Source material:
┄┄┄┄┄┄┄┄┄┄┄┄┄┄┄┄┄┄┄┄
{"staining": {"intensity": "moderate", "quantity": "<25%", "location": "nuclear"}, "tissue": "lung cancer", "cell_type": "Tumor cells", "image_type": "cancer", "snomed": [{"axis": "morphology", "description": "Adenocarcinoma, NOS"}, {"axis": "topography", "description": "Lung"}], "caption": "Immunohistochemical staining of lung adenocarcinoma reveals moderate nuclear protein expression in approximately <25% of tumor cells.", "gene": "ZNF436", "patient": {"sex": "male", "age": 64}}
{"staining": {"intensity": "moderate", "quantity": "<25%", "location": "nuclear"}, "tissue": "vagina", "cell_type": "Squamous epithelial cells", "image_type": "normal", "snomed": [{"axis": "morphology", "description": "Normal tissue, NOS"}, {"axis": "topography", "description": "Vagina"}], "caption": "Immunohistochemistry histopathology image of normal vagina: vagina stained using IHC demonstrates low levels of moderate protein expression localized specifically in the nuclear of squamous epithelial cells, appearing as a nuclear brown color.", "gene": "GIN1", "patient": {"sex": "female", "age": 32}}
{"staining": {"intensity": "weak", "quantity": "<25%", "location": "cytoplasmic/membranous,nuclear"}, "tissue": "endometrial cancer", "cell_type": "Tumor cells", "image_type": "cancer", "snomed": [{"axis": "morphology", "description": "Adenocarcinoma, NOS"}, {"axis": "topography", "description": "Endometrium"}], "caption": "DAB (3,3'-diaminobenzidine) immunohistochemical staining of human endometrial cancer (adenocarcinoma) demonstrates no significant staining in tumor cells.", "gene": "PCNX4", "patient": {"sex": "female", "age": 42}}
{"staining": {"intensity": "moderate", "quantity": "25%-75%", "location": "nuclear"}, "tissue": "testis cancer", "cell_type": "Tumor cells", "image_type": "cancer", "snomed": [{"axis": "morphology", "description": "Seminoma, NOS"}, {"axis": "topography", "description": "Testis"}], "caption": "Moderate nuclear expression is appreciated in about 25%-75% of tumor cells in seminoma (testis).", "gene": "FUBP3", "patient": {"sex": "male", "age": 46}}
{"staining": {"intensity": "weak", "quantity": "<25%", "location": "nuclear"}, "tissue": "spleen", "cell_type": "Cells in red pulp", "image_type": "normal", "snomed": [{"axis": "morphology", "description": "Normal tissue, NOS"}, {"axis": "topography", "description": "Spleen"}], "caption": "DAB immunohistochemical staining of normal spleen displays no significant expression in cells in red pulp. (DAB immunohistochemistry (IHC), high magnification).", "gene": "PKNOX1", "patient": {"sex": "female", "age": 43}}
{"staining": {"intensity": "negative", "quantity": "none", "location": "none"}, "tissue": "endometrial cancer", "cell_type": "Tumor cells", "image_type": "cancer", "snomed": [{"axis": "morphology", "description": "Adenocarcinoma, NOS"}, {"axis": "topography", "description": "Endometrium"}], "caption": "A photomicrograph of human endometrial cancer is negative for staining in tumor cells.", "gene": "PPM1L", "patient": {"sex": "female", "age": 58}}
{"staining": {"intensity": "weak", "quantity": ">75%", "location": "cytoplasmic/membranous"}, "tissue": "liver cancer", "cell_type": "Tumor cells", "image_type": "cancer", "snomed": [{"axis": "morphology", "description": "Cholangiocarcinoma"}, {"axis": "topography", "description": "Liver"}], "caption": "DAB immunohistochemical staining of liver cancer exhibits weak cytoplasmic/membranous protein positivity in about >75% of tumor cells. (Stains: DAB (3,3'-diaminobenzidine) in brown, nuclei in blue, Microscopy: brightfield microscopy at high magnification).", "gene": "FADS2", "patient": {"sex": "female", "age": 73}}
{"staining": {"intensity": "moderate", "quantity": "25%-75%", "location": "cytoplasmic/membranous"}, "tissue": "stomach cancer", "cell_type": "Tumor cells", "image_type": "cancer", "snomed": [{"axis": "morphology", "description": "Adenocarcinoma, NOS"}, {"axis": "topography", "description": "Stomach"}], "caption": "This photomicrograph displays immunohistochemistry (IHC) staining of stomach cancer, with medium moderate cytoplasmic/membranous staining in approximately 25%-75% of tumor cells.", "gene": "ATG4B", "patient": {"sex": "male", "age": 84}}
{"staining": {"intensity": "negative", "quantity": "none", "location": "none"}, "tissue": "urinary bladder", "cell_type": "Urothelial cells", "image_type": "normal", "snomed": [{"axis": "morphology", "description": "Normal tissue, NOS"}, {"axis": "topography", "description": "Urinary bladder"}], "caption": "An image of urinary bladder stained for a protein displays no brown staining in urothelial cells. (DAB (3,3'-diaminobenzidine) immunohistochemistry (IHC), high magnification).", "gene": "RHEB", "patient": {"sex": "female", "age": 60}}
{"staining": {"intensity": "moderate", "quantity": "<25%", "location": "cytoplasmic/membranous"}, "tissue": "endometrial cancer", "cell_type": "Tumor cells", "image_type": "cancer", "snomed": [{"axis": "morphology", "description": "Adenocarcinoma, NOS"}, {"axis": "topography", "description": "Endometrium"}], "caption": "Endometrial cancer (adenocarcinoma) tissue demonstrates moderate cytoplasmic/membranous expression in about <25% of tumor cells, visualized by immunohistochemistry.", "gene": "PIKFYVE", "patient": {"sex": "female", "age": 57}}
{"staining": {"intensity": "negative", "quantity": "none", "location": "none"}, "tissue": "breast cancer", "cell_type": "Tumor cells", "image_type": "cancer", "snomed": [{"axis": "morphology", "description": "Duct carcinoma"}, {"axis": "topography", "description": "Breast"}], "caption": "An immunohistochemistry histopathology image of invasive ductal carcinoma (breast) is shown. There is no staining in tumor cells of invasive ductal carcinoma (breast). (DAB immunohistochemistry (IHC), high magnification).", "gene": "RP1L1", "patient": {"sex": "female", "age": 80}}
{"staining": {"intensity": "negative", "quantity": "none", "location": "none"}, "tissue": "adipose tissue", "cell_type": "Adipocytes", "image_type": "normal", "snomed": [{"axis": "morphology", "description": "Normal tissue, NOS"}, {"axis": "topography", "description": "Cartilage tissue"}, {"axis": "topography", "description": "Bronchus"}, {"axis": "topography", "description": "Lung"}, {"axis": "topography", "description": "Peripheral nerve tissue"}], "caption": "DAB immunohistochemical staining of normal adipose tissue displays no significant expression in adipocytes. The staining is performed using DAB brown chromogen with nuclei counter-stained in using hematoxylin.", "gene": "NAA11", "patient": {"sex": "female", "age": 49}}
┄┄┄┄┄┄┄┄┄┄┄┄┄┄┄┄┄┄┄┄
Task details: The entire listing above, every line of it, should be copied out exactly.

Answer box:
{"staining": {"intensity": "moderate", "quantity": "<25%", "location": "nuclear"}, "tissue": "lung cancer", "cell_type": "Tumor cells", "image_type": "cancer", "snomed": [{"axis": "morphology", "description": "Adenocarcinoma, NOS"}, {"axis": "topography", "description": "Lung"}], "caption": "Immunohistochemical staining of lung adenocarcinoma reveals moderate nuclear protein expression in approximately <25% of tumor cells.", "gene": "ZNF436", "patient": {"sex": "male", "age": 64}}
{"staining": {"intensity": "moderate", "quantity": "<25%", "location": "nuclear"}, "tissue": "vagina", "cell_type": "Squamous epithelial cells", "image_type": "normal", "snomed": [{"axis": "morphology", "description": "Normal tissue, NOS"}, {"axis": "topography", "description": "Vagina"}], "caption": "Immunohistochemistry histopathology image of normal vagina: vagina stained using IHC demonstrates low levels of moderate protein expression localized specifically in the nuclear of squamous epithelial cells, appearing as a nuclear brown color.", "gene": "GIN1", "patient": {"sex": "female", "age": 32}}
{"staining": {"intensity": "weak", "quantity": "<25%", "location": "cytoplasmic/membranous,nuclear"}, "tissue": "endometrial cancer", "cell_type": "Tumor cells", "image_type": "cancer", "snomed": [{"axis": "morphology", "description": "Adenocarcinoma, NOS"}, {"axis": "topography", "description": "Endometrium"}], "caption": "DAB (3,3'-diaminobenzidine) immunohistochemical staining of human endometrial cancer (adenocarcinoma) demonstrates no significant staining in tumor cells.", "gene": "PCNX4", "patient": {"sex": "female", "age": 42}}
{"staining": {"intensity": "moderate", "quantity": "25%-75%", "location": "nuclear"}, "tissue": "testis cancer", "cell_type": "Tumor cells", "image_type": "cancer", "snomed": [{"axis": "morphology", "description": "Seminoma, NOS"}, {"axis": "topography", "description": "Testis"}], "caption": "Moderate nuclear expression is appreciated in about 25%-75% of tumor cells in seminoma (testis).", "gene": "FUBP3", "patient": {"sex": "male", "age": 46}}
{"staining": {"intensity": "weak", "quantity": "<25%", "location": "nuclear"}, "tissue": "spleen", "cell_type": "Cells in red pulp", "image_type": "normal", "snomed": [{"axis": "morphology", "description": "Normal tissue, NOS"}, {"axis": "topography", "description": "Spleen"}], "caption": "DAB immunohistochemical staining of normal spleen displays no significant expression in cells in red pulp. (DAB immunohistochemistry (IHC), high magnification).", "gene": "PKNOX1", "patient": {"sex": "female", "age": 43}}
{"staining": {"intensity": "negative", "quantity": "none", "location": "none"}, "tissue": "endometrial cancer", "cell_type": "Tumor cells", "image_type": "cancer", "snomed": [{"axis": "morphology", "description": "Adenocarcinoma, NOS"}, {"axis": "topography", "description": "Endometrium"}], "caption": "A photomicrograph of human endometrial cancer is negative for staining in tumor cells.", "gene": "PPM1L", "patient": {"sex": "female", "age": 58}}
{"staining": {"intensity": "weak", "quantity": ">75%", "location": "cytoplasmic/membranous"}, "tissue": "liver cancer", "cell_type": "Tumor cells", "image_type": "cancer", "snomed": [{"axis": "morphology", "description": "Cholangiocarcinoma"}, {"axis": "topography", "description": "Liver"}], "caption": "DAB immunohistochemical staining of liver cancer exhibits weak cytoplasmic/membranous protein positivity in about >75% of tumor cells. (Stains: DAB (3,3'-diaminobenzidine) in brown, nuclei in blue, Microscopy: brightfield microscopy at high magnification).", "gene": "FADS2", "patient": {"sex": "female", "age": 73}}
{"staining": {"intensity": "moderate", "quantity": "25%-75%", "location": "cytoplasmic/membranous"}, "tissue": "stomach cancer", "cell_type": "Tumor cells", "image_type": "cancer", "snomed": [{"axis": "morphology", "description": "Adenocarcinoma, NOS"}, {"axis": "topography", "description": "Stomach"}], "caption": "This photomicrograph displays immunohistochemistry (IHC) staining of stomach cancer, with medium moderate cytoplasmic/membranous staining in approximately 25%-75% of tumor cells.", "gene": "ATG4B", "patient": {"sex": "male", "age": 84}}
{"staining": {"intensity": "negative", "quantity": "none", "location": "none"}, "tissue": "urinary bladder", "cell_type": "Urothelial cells", "image_type": "normal", "snomed": [{"axis": "morphology", "description": "Normal tissue, NOS"}, {"axis": "topography", "description": "Urinary bladder"}], "caption": "An image of urinary bladder stained for a protein displays no brown staining in urothelial cells. (DAB (3,3'-diaminobenzidine) immunohistochemistry (IHC), high magnification).", "gene": "RHEB", "patient": {"sex": "female", "age": 60}}
{"staining": {"intensity": "moderate", "quantity": "<25%", "location": "cytoplasmic/membranous"}, "tissue": "endometrial cancer", "cell_type": "Tumor cells", "image_type": "cancer", "snomed": [{"axis": "morphology", "description": "Adenocarcinoma, NOS"}, {"axis": "topography", "description": "Endometrium"}], "caption": "Endometrial cancer (adenocarcinoma) tissue demonstrates moderate cytoplasmic/membranous expression in about <25% of tumor cells, visualized by immunohistochemistry.", "gene": "PIKFYVE", "patient": {"sex": "female", "age": 57}}
{"staining": {"intensity": "negative", "quantity": "none", "location": "none"}, "tissue": "breast cancer", "cell_type": "Tumor cells", "image_type": "cancer", "snomed": [{"axis": "morphology", "description": "Duct carcinoma"}, {"axis": "topography", "description": "Breast"}], "caption": "An immunohistochemistry histopathology image of invasive ductal carcinoma (breast) is shown. There is no staining in tumor cells of invasive ductal carcinoma (breast). (DAB immunohistochemistry (IHC), high magnification).", "gene": "RP1L1", "patient": {"sex": "female", "age": 80}}
{"staining": {"intensity": "negative", "quantity": "none", "location": "none"}, "tissue": "adipose tissue", "cell_type": "Adipocytes", "image_type": "normal", "snomed": [{"axis": "morphology", "description": "Normal tissue, NOS"}, {"axis": "topography", "description": "Cartilage tissue"}, {"axis": "topography", "description": "Bronchus"}, {"axis": "topography", "description": "Lung"}, {"axis": "topography", "description": "Peripheral nerve tissue"}], "caption": "DAB immunohistochemical staining of normal adipose tissue displays no significant expression in adipocytes. The staining is performed using DAB brown chromogen with nuclei counter-stained in using hematoxylin.", "gene": "NAA11", "patient": {"sex": "female", "age": 49}}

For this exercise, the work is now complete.